Professor Peter Augustine Lawler makes a convincing argument
for broad based undergraduate education (‘general education’). He is critical of
the modern day obsession with specialization (see his insightful piece in The American Interest magazine):
“From one point of
view, the technological model of progress is very personal, insofar as it is
oriented around the security and autonomy of particular persons, but that
personal progress is achieved by surrendering the personal dimension in
understanding and research. We see that in our colleges “general education” is
shrinking and becoming more optional, in part to allow promising students get
right down to specialized research. The principle of specialization, of course,
is becoming a cog in a machine, making a small contribution to a whole process
beyond one’s own comprehension and control. So often the choice of “research
questions” doesn’t flow from one’s own informed curiosity and about nature and
human nature, but from what scientific and technological progress seems to
require at the moment. The important thing is to make some contribution.”

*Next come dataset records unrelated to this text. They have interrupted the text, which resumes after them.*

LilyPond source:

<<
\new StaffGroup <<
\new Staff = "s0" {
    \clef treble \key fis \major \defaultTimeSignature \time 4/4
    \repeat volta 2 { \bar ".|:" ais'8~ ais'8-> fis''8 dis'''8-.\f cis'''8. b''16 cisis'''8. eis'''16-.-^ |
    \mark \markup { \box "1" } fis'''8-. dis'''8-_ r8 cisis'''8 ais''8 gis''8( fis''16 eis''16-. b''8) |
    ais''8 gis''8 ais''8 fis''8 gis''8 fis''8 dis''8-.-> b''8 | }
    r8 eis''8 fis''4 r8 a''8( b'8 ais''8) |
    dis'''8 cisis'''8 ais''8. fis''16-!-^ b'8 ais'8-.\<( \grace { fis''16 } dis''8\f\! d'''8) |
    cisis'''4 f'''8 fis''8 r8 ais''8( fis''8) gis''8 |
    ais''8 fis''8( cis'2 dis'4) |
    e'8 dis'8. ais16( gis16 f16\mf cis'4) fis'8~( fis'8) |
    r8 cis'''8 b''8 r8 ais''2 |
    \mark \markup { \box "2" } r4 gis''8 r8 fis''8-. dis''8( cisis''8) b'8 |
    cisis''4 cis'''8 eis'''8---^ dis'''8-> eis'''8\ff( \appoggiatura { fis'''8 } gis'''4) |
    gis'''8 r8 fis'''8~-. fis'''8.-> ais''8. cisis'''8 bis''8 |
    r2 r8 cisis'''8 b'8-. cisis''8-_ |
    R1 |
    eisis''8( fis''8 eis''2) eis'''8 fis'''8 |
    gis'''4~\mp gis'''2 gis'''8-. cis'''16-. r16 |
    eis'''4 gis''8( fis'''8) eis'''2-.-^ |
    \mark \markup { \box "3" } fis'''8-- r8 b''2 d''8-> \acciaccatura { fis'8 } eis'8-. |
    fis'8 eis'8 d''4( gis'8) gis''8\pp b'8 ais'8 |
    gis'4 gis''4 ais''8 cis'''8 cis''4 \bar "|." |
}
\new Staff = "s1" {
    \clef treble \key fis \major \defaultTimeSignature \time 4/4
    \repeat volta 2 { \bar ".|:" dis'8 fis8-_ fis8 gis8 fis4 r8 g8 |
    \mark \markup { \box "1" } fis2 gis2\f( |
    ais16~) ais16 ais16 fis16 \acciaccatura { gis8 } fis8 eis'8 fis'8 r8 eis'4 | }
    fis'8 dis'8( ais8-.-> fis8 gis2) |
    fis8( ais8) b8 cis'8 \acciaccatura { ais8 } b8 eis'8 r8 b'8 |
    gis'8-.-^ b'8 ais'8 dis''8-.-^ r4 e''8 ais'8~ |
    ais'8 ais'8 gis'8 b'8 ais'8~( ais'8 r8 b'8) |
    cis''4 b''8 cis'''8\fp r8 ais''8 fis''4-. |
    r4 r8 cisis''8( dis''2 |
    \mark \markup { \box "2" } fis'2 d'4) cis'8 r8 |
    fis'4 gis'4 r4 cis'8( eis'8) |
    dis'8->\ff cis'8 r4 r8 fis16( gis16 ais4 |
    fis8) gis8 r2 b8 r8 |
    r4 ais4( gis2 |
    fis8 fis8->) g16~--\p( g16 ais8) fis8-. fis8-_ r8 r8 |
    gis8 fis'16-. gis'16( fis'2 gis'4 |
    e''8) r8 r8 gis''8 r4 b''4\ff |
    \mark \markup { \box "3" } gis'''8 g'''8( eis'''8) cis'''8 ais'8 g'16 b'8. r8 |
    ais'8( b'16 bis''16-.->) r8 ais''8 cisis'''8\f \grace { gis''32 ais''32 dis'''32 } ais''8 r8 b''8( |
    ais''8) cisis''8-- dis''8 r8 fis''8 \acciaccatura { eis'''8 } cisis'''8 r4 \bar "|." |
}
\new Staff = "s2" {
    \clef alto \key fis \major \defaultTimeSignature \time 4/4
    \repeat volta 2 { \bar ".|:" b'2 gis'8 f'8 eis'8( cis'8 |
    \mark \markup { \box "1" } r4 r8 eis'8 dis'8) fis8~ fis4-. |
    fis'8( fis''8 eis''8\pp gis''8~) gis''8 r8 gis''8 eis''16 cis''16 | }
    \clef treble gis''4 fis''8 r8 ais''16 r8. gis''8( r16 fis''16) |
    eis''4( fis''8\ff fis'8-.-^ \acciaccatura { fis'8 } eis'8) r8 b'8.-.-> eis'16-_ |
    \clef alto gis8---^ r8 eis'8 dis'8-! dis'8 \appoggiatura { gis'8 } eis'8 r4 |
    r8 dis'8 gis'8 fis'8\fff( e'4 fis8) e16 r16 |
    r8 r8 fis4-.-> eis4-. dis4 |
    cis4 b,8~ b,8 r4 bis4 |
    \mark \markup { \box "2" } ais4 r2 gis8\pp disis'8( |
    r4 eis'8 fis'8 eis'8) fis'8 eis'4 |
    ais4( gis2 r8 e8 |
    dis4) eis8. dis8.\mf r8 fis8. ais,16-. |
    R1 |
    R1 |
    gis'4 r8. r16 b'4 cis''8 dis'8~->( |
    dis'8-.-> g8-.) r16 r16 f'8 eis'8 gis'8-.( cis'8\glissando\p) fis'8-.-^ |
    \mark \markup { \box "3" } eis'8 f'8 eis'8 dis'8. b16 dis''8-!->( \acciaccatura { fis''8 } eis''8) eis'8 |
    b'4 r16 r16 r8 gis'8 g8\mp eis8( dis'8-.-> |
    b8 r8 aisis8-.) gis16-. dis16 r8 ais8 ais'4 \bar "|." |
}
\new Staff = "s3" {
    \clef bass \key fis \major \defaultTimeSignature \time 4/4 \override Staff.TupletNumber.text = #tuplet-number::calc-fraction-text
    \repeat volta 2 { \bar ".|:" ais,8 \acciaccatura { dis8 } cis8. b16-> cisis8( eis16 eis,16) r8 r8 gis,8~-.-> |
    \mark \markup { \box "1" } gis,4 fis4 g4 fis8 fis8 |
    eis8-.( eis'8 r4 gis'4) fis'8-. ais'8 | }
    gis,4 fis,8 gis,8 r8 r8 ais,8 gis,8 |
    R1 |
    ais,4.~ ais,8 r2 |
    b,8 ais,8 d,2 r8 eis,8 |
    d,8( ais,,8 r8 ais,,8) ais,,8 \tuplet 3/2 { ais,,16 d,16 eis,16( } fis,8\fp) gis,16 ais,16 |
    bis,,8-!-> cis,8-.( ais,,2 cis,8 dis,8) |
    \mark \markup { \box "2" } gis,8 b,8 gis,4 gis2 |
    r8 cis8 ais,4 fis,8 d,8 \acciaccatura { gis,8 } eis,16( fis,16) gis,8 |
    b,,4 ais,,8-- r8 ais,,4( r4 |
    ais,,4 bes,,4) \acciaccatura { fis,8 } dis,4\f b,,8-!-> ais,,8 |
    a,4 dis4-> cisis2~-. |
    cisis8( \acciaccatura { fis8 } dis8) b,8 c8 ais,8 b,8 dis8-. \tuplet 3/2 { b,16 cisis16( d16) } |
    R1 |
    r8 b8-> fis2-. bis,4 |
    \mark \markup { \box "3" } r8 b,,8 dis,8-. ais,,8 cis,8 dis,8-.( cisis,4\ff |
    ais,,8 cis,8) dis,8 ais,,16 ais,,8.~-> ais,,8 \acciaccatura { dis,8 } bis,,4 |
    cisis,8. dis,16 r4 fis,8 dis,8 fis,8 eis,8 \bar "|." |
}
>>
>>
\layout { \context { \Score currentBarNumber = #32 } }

After reading the above noted piece by Prof. Lawler, I was reminded of the famous quote by the leading economist of the 20th century John
Maynard Keynes:
“The master-economist
must possess a rare combination of gifts .... He must be mathematician,
historian, statesman, philosopher -- in some degree. He must understand symbols
and speak in words. He must contemplate the particular, in terms of the
general, and touch abstract and concrete in the same flight of thought. He must
study the present in the light of the past for the purposes of the future. No
part of man's nature or his institutions must be entirely outside his regard.
He must be purposeful and disinterested in a simultaneous mood, as aloof and
incorruptible as an artist, yet sometimes as near to earth as a politician.”